Scrub Scrub…..Then Consumed with Heavenly Love
You O Lord have sent your love upon me, not just upon me, but I feel as if I’m swimming in it. I am consumed and overwhelmed and speechless that HE calls me HIS. I know he has bucket-loads of love for me.
I remember what it feels like to be sexually abused by so many men. You see, I was sold by my own father to our neighbor as a sex toy. The images are so horrific. At that time, I felt as though I was completely trapped, I felt like a commodity, used goods that were sold to men. Big men, big hands and big everything. I was small, tiny, I had no voice, I was gagged. I felt so worthless being used by my own father and other men in our town.
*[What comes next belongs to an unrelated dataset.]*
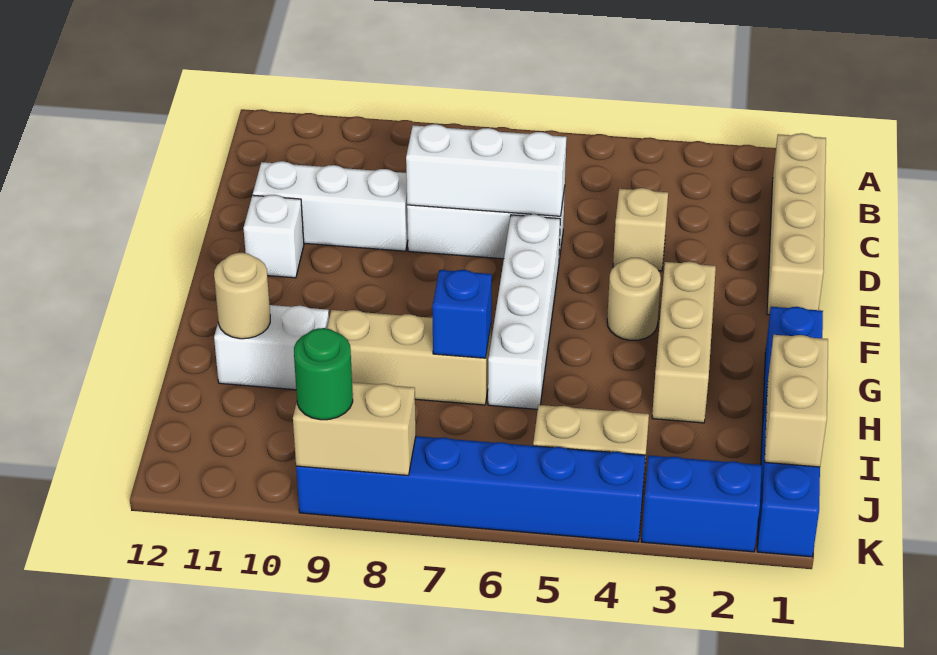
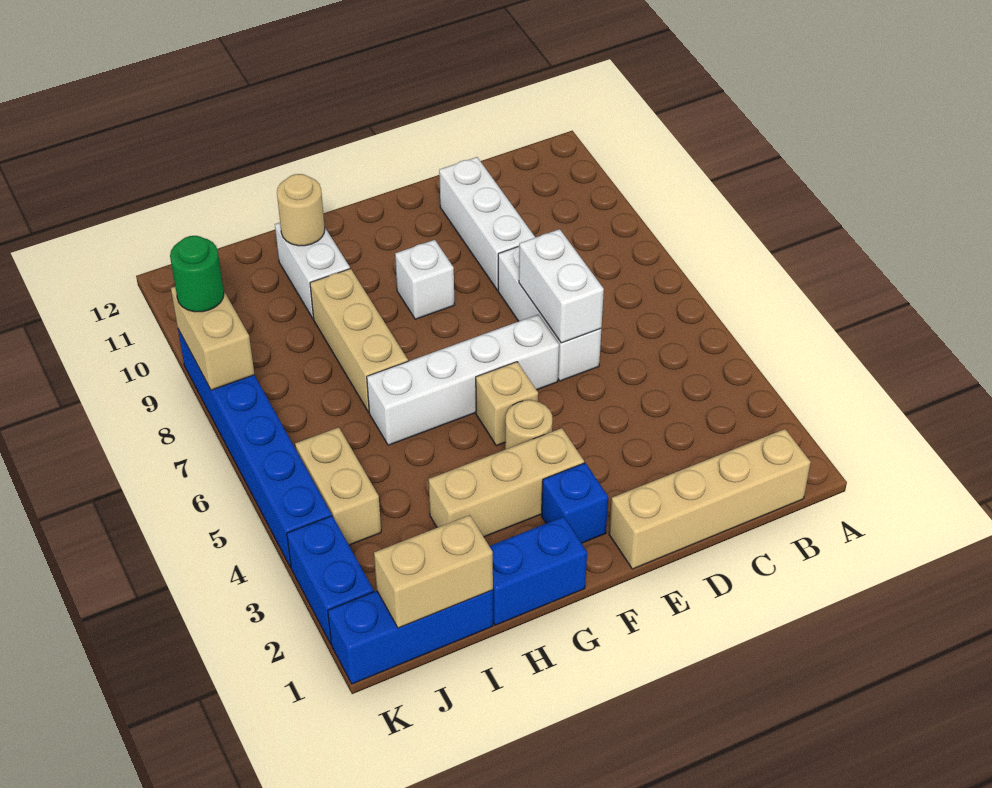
tan brick D4 level 1 -> tan brick F5 level 1
white brick D6:D8 level 2 -> white brick D6:D7 level 2
white brick E11 level 1 -> white brick F9 level 1
blue brick H7 level 2 -> blue brick F2 level 1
I felt like maybe I could disappear, maybe if I work really hard I can pay my own way to get out of this town. To ease my pain, I would take a hot steaming bath as tears flowed and I scrubbed and scrubbed until my skin was raw. I tried to scrub myself clean from the filth left on my by those big, evil men. I thought I could scrub their rough touch away.
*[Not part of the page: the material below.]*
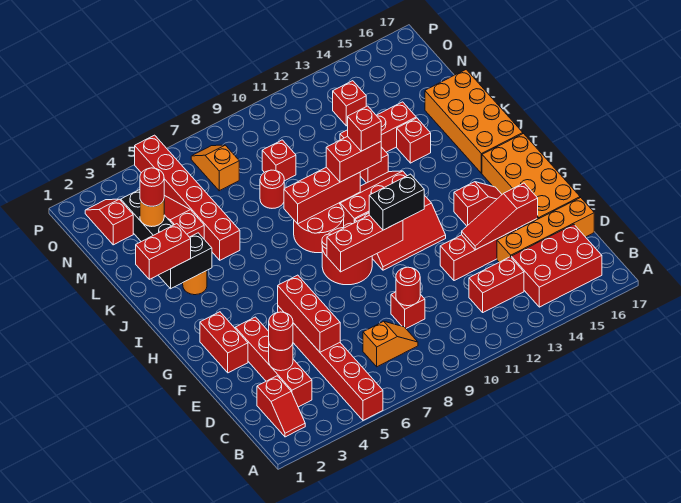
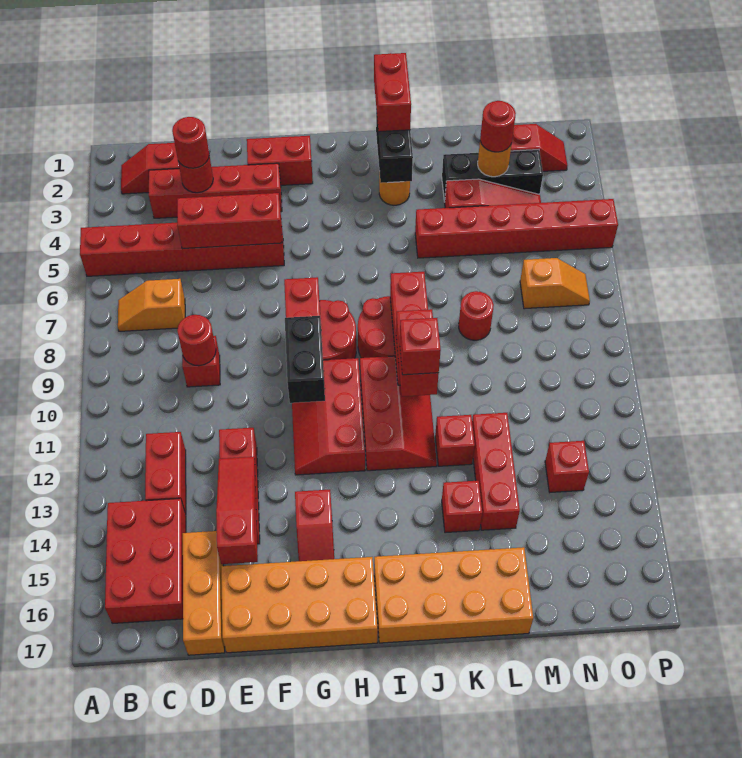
orange slope C7:C8 level 1 top 7 -> orange slope B7:C7 level 1 top C
orange brick D14:D17 level 1 -> orange brick D15:D17 level 1
red brick M9 level 1 -> none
I ended up getting pregnant, but I can’t scrub the baby away. I get up every morning and I vomit. My mother got so angry with me she makes me clean it up. I continued to scrub and scrub, but it makes it makes me sick again.
I thought, does my mother know that it could by her husband’s baby? My pregnancy becomes exposed so they take me away to a clinic that’s 260 miles away. My parents are disgusted with me. They blame it on my boyfriend Mike, but my father knew the truth. He knew, and I knew. I locked that secret away and I scrubbed and scrubbed.
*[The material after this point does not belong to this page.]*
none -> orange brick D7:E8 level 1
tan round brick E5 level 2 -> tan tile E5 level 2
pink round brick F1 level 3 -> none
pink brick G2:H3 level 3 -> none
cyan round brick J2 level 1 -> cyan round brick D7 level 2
Soon after, our house became a war zone and violence began to reign. My father threw my head against the fireplace and he threatened me with a gun. Slammed, slammed time and again. I scrubbed some more.
I finally left the house at 18, the day after I graduated from High School. I walked the two miles with only the clothes on my back and I never returned. I hit the streets selling myself sexually for a meal, a place to sleep, and arms to hold me. There’s a blur of men; I try and wash it all away.
I ended up getting pregnant again with a man I so loved. He didn’t have time nor wanted a wife and a baby. He was on a successful career path. I ended up having an abortion, once again, scrubbing away my pain.
God to My Rescue
One night, I planned to take my own life. I was ready to end it all. I couldn’t scrub my pain away any longer. And, then, God shouted to me “I love you! I love you!” I was consumed. His love rendered me speechless and he put a new song in my heart. He replaced the lies my father told me about myself. I was redeemed the night I planned to take my life. My addictions, the men, the drugs and alcohol were now replaced with heavenly joy. I am wild with love for my Abba Father!
I knew at that time that I was to be the voice for the voiceless. For the women and girls that are sold. I will fight for them. We are to have the Lion of Judah within us to fight for them. The consuming love of God gives us courage, no more scrubbing. Our loving Father never fails us nor will he fail those who have been sold into slavery. He hears us when we call. There will be no more darkness, no more scrubbing. It’s time for us to start a love revolution for those who have been sexually exploited.